▶ [TASK INSTRUCTIONS]
Present everything below from the line containing "catalogue / barcode: US 3355102" down to the line containing "collector number: D&ML19978", both included, as a numbered list with any blank lines dropped.

▶ [DATA FOR THIS TASK]

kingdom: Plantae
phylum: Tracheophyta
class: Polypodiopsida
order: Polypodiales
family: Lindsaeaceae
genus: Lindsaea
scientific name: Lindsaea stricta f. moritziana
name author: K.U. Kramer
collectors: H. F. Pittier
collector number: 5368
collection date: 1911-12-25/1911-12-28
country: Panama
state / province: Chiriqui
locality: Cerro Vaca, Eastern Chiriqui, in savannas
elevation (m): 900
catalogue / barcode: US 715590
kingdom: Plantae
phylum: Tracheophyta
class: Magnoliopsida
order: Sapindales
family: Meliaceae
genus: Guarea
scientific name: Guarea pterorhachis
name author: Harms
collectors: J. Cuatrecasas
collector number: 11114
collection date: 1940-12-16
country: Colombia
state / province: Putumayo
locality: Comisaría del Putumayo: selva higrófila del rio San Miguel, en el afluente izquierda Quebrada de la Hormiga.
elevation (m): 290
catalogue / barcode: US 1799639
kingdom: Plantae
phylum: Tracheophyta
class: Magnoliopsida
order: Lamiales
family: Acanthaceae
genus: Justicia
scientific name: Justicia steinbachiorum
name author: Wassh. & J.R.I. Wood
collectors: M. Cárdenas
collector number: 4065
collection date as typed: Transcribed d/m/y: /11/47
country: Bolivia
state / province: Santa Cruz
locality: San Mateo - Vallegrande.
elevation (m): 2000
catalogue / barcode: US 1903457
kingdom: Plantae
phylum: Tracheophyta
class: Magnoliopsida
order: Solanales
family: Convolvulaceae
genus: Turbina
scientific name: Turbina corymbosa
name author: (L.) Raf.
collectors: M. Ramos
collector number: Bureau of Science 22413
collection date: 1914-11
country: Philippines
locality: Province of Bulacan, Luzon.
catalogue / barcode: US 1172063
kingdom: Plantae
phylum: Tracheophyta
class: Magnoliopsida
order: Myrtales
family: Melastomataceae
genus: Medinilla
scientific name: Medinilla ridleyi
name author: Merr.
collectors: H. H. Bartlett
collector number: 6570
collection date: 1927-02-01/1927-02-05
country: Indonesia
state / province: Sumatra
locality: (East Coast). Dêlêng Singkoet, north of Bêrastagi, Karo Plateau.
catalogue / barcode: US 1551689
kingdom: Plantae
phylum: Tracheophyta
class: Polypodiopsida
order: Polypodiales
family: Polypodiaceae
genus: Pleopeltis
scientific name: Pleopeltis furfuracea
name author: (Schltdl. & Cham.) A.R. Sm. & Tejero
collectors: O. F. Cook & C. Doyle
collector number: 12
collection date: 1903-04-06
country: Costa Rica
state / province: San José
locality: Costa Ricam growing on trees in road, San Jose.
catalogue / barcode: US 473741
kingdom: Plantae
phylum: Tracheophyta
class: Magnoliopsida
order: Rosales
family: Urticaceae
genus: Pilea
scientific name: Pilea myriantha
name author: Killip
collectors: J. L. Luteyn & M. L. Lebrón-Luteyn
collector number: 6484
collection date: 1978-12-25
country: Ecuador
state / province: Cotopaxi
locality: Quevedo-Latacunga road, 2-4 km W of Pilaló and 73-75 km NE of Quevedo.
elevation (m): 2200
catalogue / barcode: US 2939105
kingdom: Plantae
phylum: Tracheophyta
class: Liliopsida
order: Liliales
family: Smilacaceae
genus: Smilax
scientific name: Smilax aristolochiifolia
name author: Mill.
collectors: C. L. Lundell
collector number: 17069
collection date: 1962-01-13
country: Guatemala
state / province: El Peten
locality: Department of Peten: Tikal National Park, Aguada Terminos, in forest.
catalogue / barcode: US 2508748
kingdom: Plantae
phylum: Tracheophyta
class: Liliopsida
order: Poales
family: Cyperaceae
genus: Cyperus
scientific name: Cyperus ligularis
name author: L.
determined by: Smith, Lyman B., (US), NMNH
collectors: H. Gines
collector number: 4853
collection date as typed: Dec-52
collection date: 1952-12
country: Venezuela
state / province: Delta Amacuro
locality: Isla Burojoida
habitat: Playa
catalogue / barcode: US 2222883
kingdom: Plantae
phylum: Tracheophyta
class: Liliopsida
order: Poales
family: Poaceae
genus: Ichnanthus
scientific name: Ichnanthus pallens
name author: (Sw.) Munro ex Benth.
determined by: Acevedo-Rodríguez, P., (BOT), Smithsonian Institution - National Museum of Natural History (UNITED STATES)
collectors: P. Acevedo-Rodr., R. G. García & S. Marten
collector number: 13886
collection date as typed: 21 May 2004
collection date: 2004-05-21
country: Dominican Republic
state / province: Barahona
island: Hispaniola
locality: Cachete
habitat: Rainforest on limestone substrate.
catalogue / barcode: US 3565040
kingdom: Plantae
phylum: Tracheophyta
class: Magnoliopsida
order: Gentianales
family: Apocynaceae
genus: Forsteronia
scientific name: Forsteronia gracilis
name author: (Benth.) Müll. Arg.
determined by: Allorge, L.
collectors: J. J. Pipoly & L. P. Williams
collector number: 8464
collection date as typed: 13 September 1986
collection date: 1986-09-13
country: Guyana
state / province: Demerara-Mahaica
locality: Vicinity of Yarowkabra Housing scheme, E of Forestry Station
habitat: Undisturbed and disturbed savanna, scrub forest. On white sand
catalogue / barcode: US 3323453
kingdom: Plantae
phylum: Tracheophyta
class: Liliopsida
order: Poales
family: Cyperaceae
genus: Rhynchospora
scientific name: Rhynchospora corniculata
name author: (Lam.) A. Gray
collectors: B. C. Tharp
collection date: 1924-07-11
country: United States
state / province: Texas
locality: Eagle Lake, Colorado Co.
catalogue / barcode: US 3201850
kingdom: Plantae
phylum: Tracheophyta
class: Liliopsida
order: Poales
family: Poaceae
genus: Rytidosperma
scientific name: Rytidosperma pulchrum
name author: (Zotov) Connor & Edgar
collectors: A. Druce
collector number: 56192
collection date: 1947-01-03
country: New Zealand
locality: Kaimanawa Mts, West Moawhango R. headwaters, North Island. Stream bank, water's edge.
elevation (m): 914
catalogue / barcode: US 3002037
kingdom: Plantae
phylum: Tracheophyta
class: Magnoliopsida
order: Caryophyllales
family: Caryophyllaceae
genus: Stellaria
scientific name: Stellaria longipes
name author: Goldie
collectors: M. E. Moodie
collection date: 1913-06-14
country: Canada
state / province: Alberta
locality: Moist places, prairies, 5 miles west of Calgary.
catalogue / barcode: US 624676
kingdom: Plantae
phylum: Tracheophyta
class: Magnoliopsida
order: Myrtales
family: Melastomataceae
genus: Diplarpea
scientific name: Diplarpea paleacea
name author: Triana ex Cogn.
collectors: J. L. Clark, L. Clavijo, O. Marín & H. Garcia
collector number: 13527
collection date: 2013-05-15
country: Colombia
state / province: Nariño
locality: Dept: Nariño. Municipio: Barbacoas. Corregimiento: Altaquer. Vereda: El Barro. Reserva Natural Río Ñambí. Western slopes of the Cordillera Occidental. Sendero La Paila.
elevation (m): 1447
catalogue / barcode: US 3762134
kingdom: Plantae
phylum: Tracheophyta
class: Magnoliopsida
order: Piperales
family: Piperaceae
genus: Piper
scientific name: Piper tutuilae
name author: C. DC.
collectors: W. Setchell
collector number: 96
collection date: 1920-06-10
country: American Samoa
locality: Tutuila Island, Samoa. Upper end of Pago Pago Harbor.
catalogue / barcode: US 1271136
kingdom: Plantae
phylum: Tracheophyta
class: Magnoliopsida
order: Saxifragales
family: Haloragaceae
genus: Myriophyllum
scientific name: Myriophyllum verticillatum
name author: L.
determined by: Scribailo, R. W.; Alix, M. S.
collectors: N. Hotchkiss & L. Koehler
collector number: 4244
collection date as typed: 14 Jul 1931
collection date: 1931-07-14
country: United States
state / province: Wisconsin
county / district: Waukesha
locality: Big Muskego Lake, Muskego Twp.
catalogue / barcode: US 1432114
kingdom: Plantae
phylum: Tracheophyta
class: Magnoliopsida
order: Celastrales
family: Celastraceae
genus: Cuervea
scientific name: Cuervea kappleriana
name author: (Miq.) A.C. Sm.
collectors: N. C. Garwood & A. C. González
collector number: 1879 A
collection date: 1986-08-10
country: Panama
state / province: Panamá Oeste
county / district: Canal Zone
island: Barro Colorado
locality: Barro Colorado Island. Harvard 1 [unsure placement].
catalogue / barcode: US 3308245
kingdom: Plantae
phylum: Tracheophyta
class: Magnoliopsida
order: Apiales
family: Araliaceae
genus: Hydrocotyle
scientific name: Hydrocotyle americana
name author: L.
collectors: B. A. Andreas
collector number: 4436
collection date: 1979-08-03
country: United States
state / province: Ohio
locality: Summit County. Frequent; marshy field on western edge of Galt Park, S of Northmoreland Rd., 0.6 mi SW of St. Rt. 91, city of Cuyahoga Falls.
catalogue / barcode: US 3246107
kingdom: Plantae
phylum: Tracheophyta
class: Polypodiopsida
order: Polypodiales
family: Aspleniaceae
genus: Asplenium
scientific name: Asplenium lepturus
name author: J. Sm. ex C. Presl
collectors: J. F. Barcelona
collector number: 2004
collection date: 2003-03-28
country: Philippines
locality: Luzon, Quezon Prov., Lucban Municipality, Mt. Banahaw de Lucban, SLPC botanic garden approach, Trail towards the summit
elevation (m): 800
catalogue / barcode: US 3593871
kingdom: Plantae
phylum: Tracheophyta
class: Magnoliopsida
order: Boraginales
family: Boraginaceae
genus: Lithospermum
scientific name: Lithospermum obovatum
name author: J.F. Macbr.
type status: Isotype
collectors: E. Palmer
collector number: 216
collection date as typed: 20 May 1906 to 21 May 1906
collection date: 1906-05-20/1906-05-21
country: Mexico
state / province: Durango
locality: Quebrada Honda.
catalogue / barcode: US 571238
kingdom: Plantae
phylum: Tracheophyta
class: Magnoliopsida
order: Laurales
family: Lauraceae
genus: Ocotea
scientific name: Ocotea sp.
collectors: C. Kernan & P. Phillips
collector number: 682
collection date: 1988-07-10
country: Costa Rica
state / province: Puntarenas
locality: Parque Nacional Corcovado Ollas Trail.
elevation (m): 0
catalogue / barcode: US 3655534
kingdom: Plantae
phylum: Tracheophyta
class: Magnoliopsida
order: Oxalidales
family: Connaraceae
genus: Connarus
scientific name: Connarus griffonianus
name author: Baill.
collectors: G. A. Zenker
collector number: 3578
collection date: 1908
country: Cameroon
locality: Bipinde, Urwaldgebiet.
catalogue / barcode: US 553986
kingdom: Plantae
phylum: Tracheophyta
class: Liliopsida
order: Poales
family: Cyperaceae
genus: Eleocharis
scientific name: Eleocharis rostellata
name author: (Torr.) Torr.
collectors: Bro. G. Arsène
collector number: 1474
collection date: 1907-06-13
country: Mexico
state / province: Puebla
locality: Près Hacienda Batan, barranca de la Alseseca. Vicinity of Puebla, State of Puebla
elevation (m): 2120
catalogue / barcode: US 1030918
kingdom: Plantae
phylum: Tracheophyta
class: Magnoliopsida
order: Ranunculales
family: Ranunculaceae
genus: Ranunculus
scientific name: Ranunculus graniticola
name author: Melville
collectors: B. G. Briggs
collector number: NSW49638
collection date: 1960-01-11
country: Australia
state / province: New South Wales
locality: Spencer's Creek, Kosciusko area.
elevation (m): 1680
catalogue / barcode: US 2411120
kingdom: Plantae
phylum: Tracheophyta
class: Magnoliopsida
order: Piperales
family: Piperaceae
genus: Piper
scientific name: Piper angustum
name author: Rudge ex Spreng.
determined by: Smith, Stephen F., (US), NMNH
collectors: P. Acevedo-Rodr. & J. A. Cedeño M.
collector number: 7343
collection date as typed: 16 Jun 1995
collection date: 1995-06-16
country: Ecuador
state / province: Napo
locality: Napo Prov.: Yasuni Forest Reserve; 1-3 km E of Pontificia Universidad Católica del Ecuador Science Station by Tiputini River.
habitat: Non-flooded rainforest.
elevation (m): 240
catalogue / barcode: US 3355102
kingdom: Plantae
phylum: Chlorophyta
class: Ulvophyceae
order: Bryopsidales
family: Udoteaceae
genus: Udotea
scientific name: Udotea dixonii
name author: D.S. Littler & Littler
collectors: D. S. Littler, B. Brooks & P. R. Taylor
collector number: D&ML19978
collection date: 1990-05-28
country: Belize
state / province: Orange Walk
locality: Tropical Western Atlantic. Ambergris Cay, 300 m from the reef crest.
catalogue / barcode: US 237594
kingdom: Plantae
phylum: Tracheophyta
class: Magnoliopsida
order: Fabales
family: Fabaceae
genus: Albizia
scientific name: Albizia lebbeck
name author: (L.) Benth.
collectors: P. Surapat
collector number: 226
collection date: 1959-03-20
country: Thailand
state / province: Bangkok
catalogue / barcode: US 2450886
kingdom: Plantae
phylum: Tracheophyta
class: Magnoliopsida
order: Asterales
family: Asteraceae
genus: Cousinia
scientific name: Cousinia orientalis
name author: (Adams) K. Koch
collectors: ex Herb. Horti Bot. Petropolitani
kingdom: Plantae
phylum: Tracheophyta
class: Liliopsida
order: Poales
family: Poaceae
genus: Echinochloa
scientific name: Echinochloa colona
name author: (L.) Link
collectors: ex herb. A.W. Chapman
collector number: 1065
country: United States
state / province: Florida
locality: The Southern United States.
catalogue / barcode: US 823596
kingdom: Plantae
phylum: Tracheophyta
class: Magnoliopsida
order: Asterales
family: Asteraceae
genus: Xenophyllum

▶ [CORRECT RESPONSE]
1. catalogue / barcode: US 3355102
2. kingdom: Plantae
3. phylum: Chlorophyta
4. class: Ulvophyceae
5. order: Bryopsidales
6. family: Udoteaceae
7. genus: Udotea
8. scientific name: Udotea dixonii
9. name author: D.S. Littler & Littler
10. collectors: D. S. Littler, B. Brooks & P. R. Taylor
11. collector number: D&ML19978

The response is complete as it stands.